Fannie Mae recently unveiled a series of updates to its December Selling Guide with the intent to streamline lending processes, modernize requirements governing allowable methods for making credit determinations and bolster transparency.
Under the new guide, lenders will have more flexibility in the employment verification process as they will be permitted to leverage alternative methods and to gross-up certain nontaxable income without providing additional documentation.
Lenders will be allowed to use a borrower-provided paystub and to use updated asset documentation to satisfy Fannie Mae’s verification of employment (VOE) requirement in instances where an employer will not complete a verbal verification of employment, the guide notes.
“In both cases, lenders remain responsible for representations and warranties related to the borrower’s income, employment, and assets,” the guide states. “This includes re-underwriting the loan if the documentation introduces new information (such as impacts to the debt-to-income ratio if the income amount changes or evaluating large deposits, if applicable).”
Ascertaining monthly qualifying income for self-employed borrowers could become simpler with the addition of an optional income calculator.
Aside from employment considerations, new requirements will be applied when restricted stock units and restricted stock are considered as eligible income in the updated guide. It also includes a list of shared equity provider programs to assist lenders in reviewing shared equity transactions.

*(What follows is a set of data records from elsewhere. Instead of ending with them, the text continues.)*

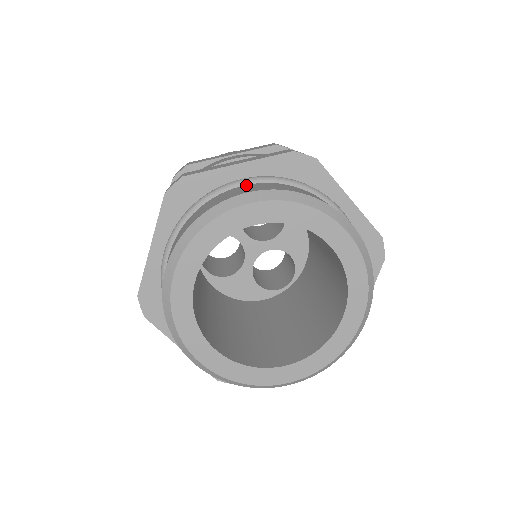
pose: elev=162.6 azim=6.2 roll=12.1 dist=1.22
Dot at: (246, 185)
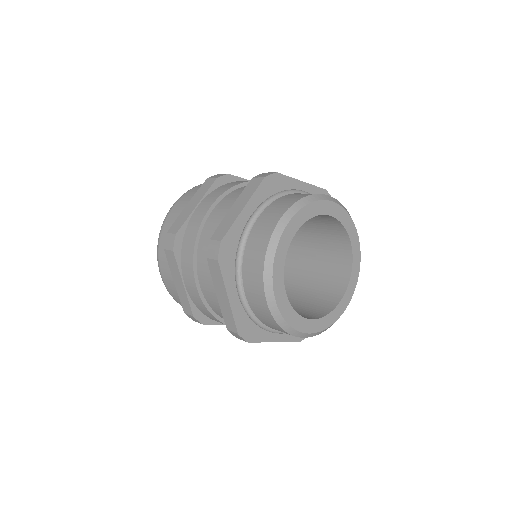
Dot at: (259, 217)
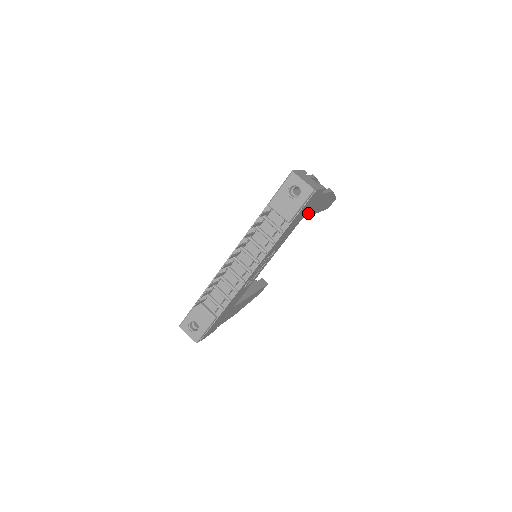
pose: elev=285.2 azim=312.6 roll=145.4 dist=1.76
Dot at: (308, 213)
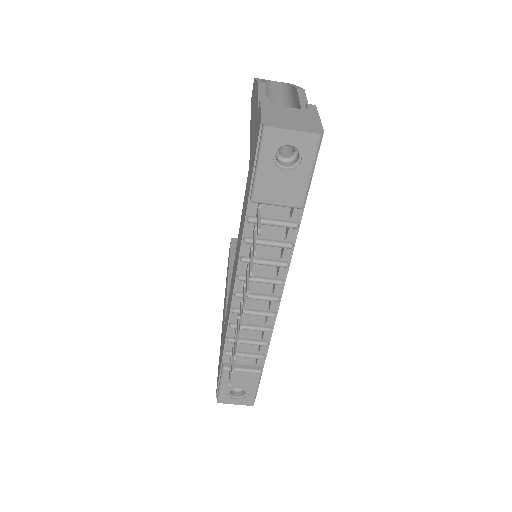
Dot at: occluded
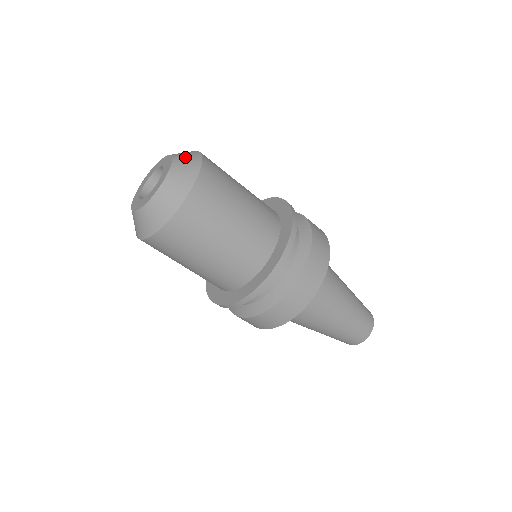
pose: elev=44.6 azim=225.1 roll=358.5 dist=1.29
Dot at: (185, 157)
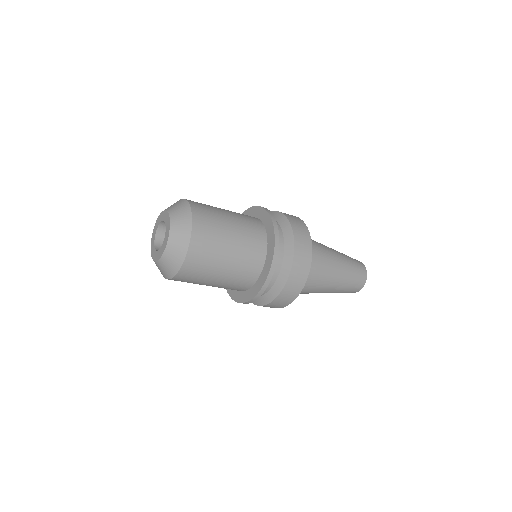
Dot at: (179, 219)
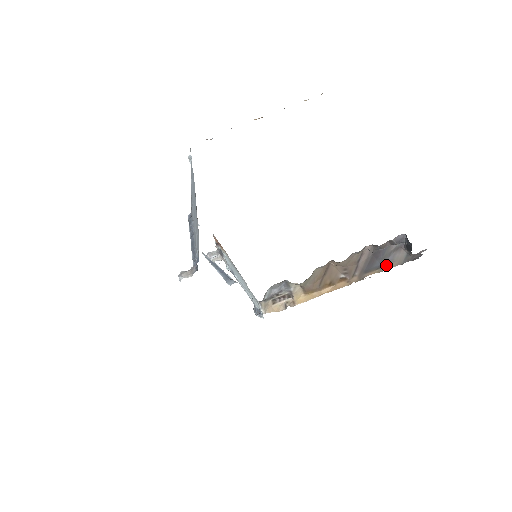
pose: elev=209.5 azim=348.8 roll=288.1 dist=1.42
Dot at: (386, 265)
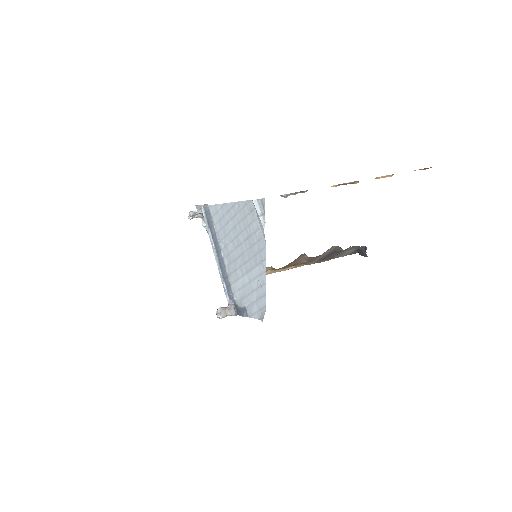
Dot at: (337, 256)
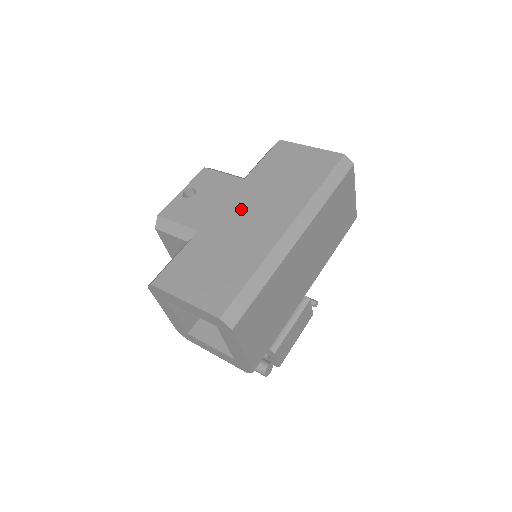
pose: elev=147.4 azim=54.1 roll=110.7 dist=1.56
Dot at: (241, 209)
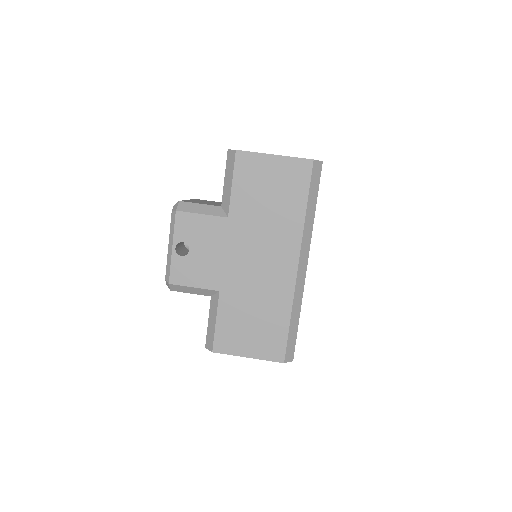
Dot at: (245, 257)
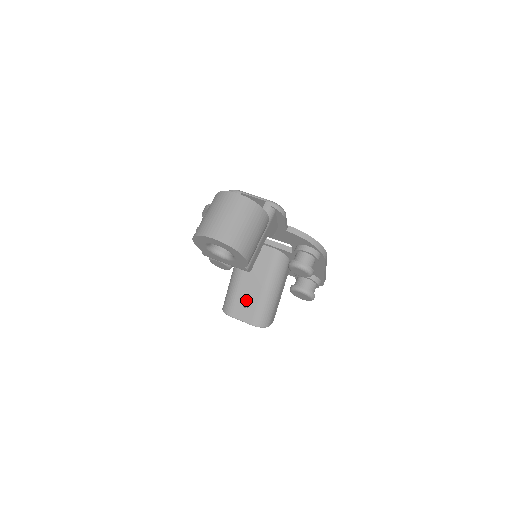
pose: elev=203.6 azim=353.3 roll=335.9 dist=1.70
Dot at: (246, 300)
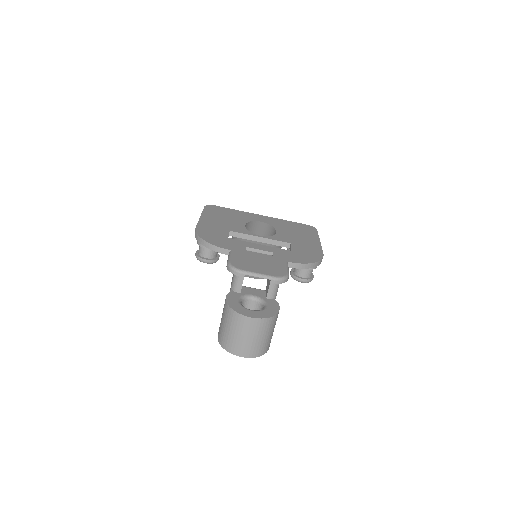
Dot at: occluded
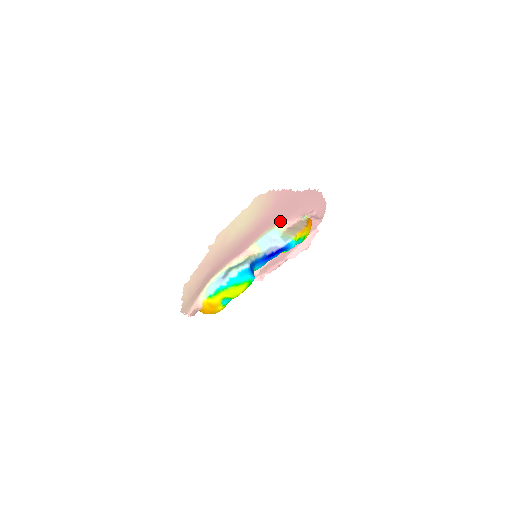
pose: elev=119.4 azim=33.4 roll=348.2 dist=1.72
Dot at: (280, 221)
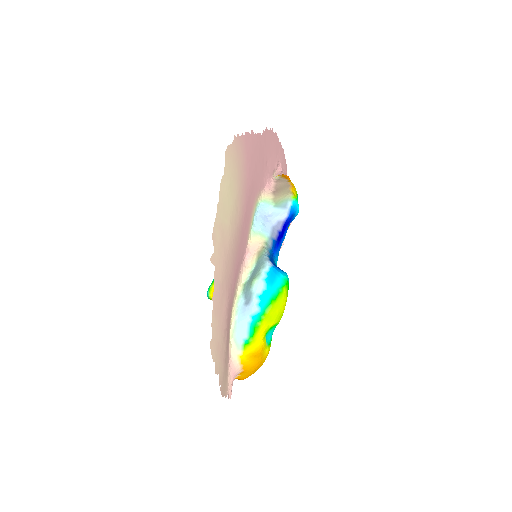
Dot at: (259, 188)
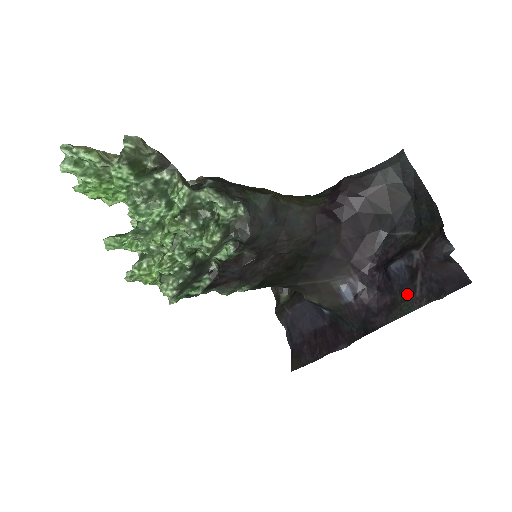
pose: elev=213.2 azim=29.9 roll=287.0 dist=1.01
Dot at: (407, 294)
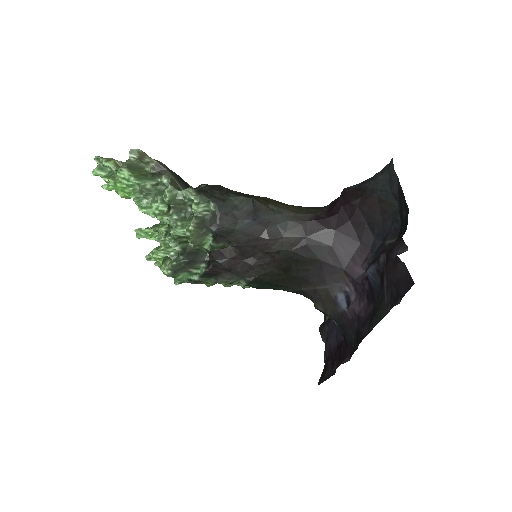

The Guide to Delivering eMortgages to Fannie Mae has been incorporated into the new Selling Guide, as well as information clarifying the use of special purpose legal documents. Fannie Mae positioned the incorporation of the eMortgage information in the new guide as part of its “continuous efforts to improve operational efficiency.”
Large non-depository sellers and servicers will be mandated to submit the Mortgage Banker’s Financial Report Short Form (Form 1002A) every month.